Son cerca de las tres de la mañana y apenas nos separan cien metros de la cima más alta de Malasia: el Monte Kinabalu. Sus 4095 metros puede que no sean nada para alpinistas experimentados, pero para mí, enfrentarme a cada uno de ellos es todo un reto. ¡Lo que hace uno por amor!
La noche no es demasiado cerrada y podemos ver, con ayuda de nuestras antorchas frontales, el escarpado suelo por el que vamos ascendiendo con paso firme y decidido. Este último tramo es pura roca; atrás quedan los bosques y los puentes colgantes que tuvimos que atravesar ayer para llegar hasta el refugio del que ahora partimos para hacer cumbre al amanecer. Los guías nos han dicho que llegaremos justo a la salida del sol así que, como suele decirse, será lo que ponga la guinda al pastel.
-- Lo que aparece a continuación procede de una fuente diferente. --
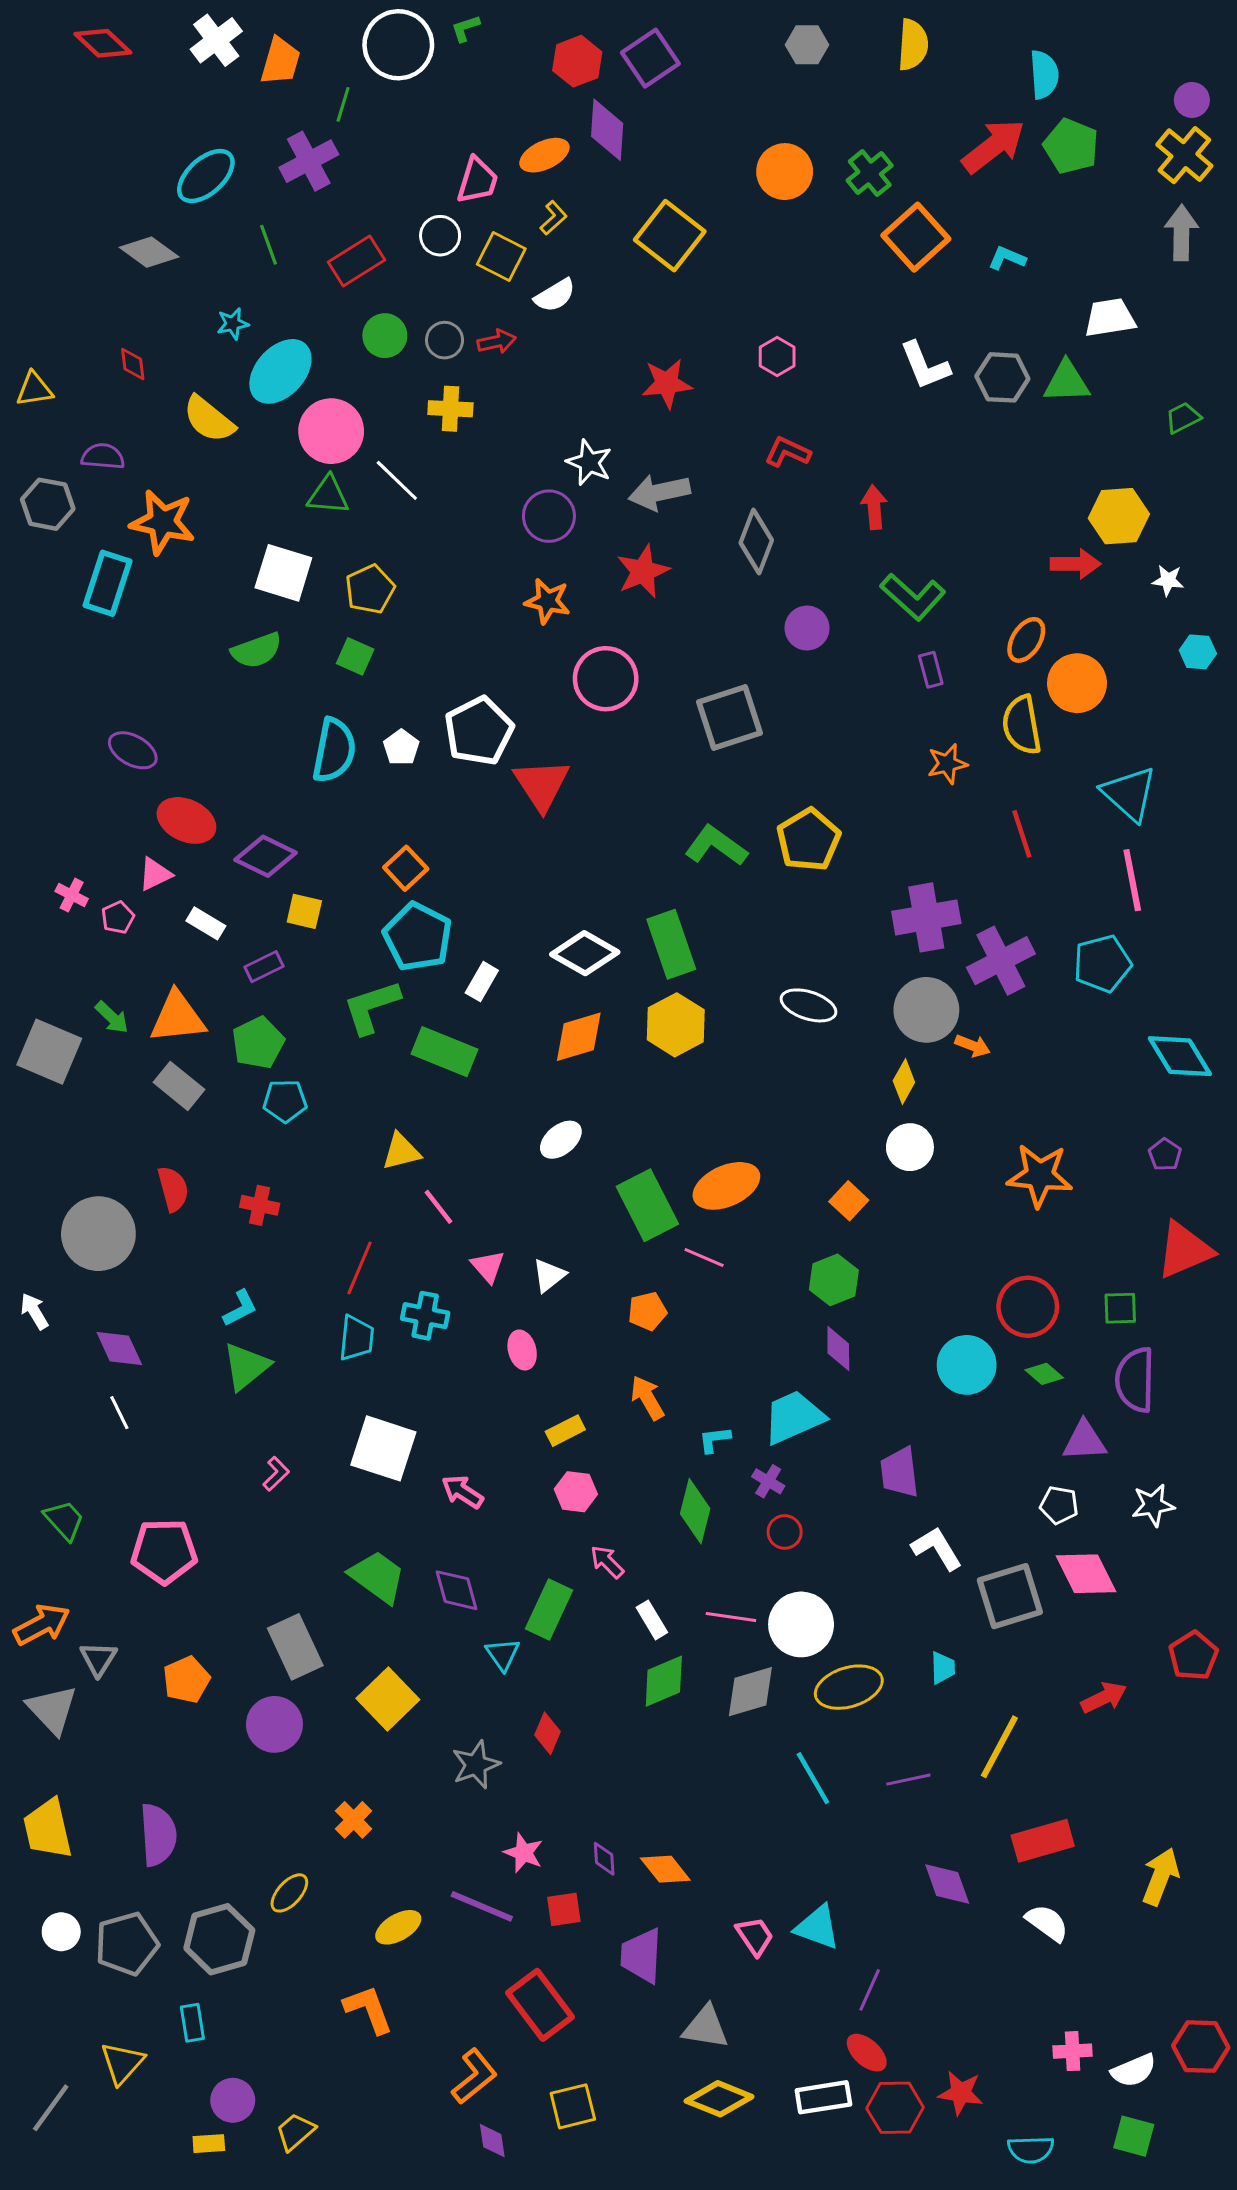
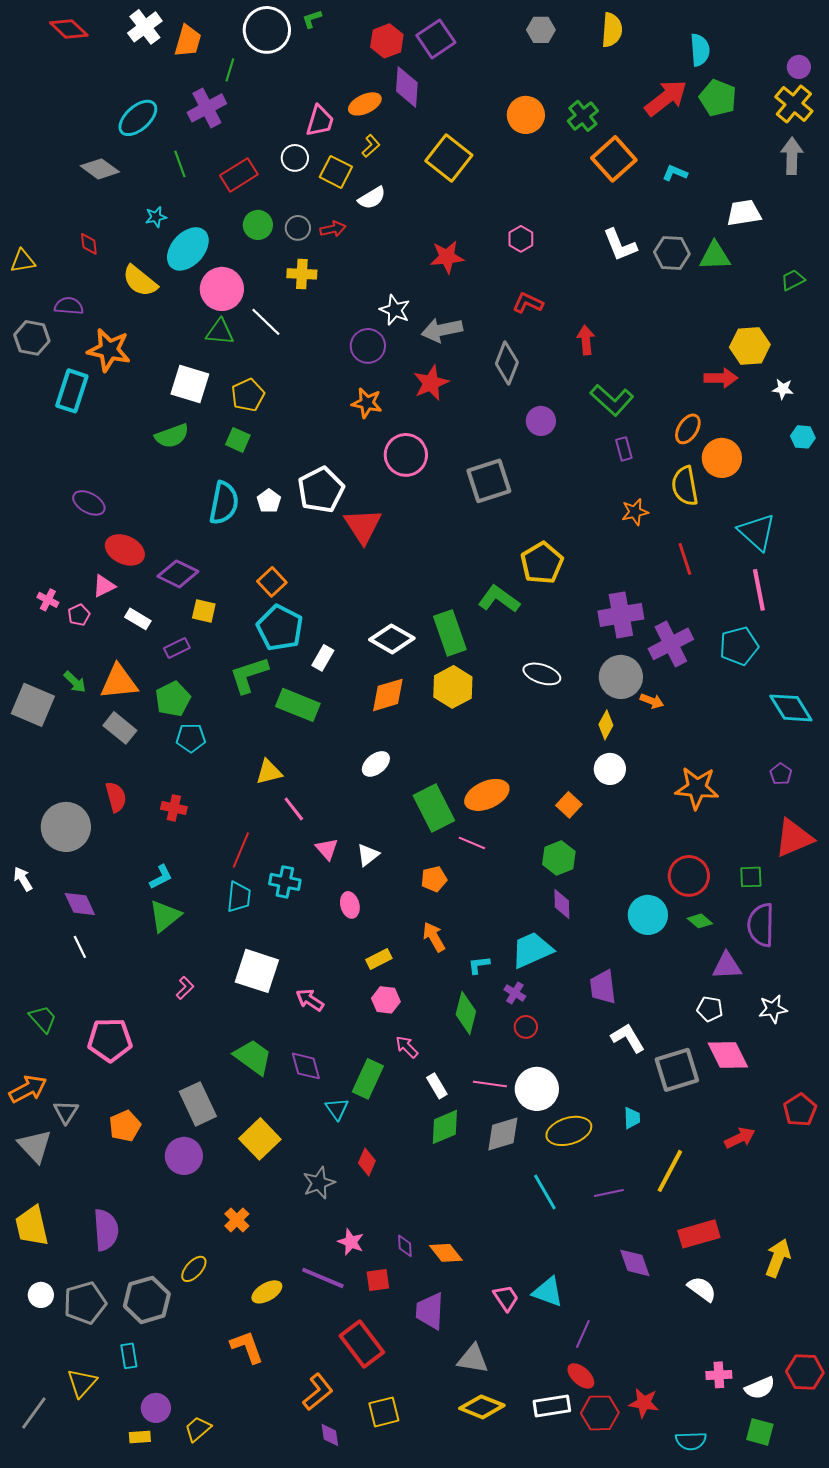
green L-shape: (716, 846) -> (499, 599), moved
Aunque la época del año es calurosa y el clima es el más propicio para ascender, a estas horas el frío y la humedad del ambiente no son buenos aliados, no al menos para mí; poco me importa que no haya tormenta o viento si las bajas temperaturas me acarician incluso el alma.
Avanzamos con cautela, ella más ágil, yo a trompicones. El aire entra en mis pulmones con dificultad a consecuencia de mi no tan buena forma física, pero llegados a este punto, no voy a rendirme.
Con el sol despertando en el horizonte, los dedos de pies y manos entumecidos y la respiración entrecortada desde casi el inicio de nuestra aventura, llegamos a nuestro destino.
«Lo conseguimos».
—Las vistas son magníficas, ¿no crees? —. Dice jadeante.
Yo tampoco recobro el aliento. Trato de ver su mismo paisaje pero me resulta imposible apartar la mirada de ella. A pesar del cansancio y del frío, no deja de sonreír.
—Las más bonitas que he visto jamás.